Magnetic field exposure linked to asthma risk
Pregnant mothers monitored for exposure to low-frequency magnetic fields generated by appliances, power lines and light bulbs.
Mon, Aug 01, 2011 at 06:58 PM
Photo: ZUMA Press
CHICAGO - Children whose mothers had high exposure to electromagnetic fields while pregnant may have an increased risk of developing asthma, U.S. researchers said on Monday in a study that adds to an ongoing debate.
Many prior studies have failed to consistently show that chronic exposure to electromagnetic fields — from power lines and appliances such as microwaves ovens, hair dryers and vacuum cleaners — are harmful to human health.
But many of these studies required people to estimate their exposure levels over several years, says Dr. De-Kun Li, senior research scientist at the Kaiser Permanente in Oakland, California, whose study appears in Archives of Pediatrics & Adolescent Medicine.
To get a more conclusive answer, Li designed a so-called prospective study in which 801 pregnant women wore monitors that measured their exposure to magnetic fields for 24 hours.
These monitors measured their exposure to low-frequency magnetic fields from electronics such as microwaves, hair dryers, fans, coffee grinders and fluorescent light bulbs, power lines, and transformer stations.
It did not monitor exposure to higher frequency electromagnetic fields generated by cellphones or cellphone towers.
The team used medical records to follow the women's children for 13 years. During the follow-up, 130 children, or 20.8 percent of study participants, developed asthma.
Most of these cases were diagnosed before age 5.

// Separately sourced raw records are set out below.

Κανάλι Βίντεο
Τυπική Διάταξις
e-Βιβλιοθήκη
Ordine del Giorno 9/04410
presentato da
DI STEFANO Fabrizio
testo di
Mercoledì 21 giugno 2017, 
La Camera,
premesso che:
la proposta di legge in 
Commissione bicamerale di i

They then compared exposure levels during pregnancy to rates of asthma and found that children whose mothers had the highest exposure levels — within the top 10 percent of women in the study — were 3.5 times more likely to develop asthma than those who were in the bottom 10 percent.
The risk for children whose exposure was somewhere in the middle — between 10 percent and 90 percent — was 75 percent higher than for those in the lowest exposure group.

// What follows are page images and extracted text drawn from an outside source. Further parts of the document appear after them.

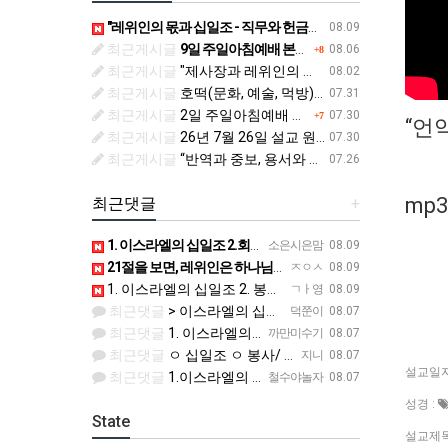
"레위인의 몫과 십일조 - 직무와 헌금에 대한 거룩함” (민수기 18:21-32)
08.09
최근게시글
9일 주일아침예배 본문 및 안내입니다.
08.06
+8
최근게시글
"제사장과 레위인의 직무와 기업” (민수기 18:1-20)
08.02
최근게시글
호떡(문화, 예술, 먹방)MSG - 7월 우리들의 이야기
07.31
최근게시글
2일 주일아침예배 본문 및 안내입니다.
07.30
+7
“언약
최근게시글
26년 7월 26일 설교 원고입니다.
07.30
최근게시글
“반역과 중보, 용서와 결과” (민수기 14:11-23)
07.26
mp
최근댓글
+
1. 이스라엘의 십일조 2.회막에서 봉사 / 자기들의 죄를 담당 3.십일조 4.아름다운것 5.이스라엘 자손의…
소은시은맘
08.09
21절을 보면, 레위인은 하나님께로부터 무엇을 기업으로 받았습니까? > 이스라엘의 십일조 - 23절에 의하면…
ㅈㅇㅅ
08.09
1. 이스라엘의 십일조 2. 봉사 3. 십일조 4. 아름다운 것, 거룩하게 한 부분 5. 죄를 담당하는 것
ㄱㅏ영
08.09
최근댓글
> 이스라엘의 십일조 > 회막 봉사와자신들의 죄 > 십일조의 십일조 > 가장 좋은 부분 > 성물을 더럽히지 …
덕쭌이
08.07
최근댓글
1. 이스라엘의 십일조 2. 회막에서 봉사하며 자기들의 죄를 담당 3. 열째 몫. 십일조의 십일조 4. 받은…
까만미수기
08.07
최근댓글
ㅇ 십일조 ㅇ 봉사/ 죄. 담당 ㅇ 십의십일조를 저제물로 드림 ㅇ 흠 없고 아름다운것 ㅇ 죄 / 죽음
지니
08.07
설교일자
최근댓글
1.이스라엘의 십일조 2. 봉사. 죄를 담당 3.십일조 4 흠 없이 좋은 것 5.죄. 죽음
철수야놀자
08.07
성경 :
State
설교제목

For the average population, Li said, children of women whose exposure levels were in the range of the bottom 10 percent in the study would have about a 13.6 percent absolute risk of developing asthma. Women whose exposure was in the highest range would have about a 33 percent risk of having children who developed asthma over the 13 year study period.

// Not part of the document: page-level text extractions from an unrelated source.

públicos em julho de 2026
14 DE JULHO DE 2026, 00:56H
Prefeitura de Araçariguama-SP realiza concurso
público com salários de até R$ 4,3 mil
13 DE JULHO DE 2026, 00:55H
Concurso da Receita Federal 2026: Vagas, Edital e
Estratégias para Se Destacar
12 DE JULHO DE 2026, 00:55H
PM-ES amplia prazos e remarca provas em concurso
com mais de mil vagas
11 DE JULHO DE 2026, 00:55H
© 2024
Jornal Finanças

Some 13 percent of children under age 18 have asthma, which is caused by malfunction of the respiratory organs and the immune system.
Li said it is not clear why exposure to power lines might increase the risk of asthma, but he said there are several possibilities.
He said a prior study by his team found high exposure to electromagnetic fields increased the risk of miscarriages. And some animal studies have suggested that electromagnetic field exposure can affect immune response, which could increase the risk of asthma.
Exposure to power lines has been fodder for significant debate, and while many studies have found an effect of some sort — ranging from immune disorders and poor semen quality to certain types of cancers — Li said his study offers a stronger argument that concerns about magnetic fields may affect human health.
"This really needs to be studied," Li said. He said there have been a lot of dismissive attitudes about the health effects of exposure to magnetic fields, and he hopes his study — which measured exposure levels ahead of time — will encourage others to look further.
Still, he concedes that his findings need to be replicated by different scientists.
Li said if the findings are confirmed, it may offer new strategies for preventing the chronic disease in children.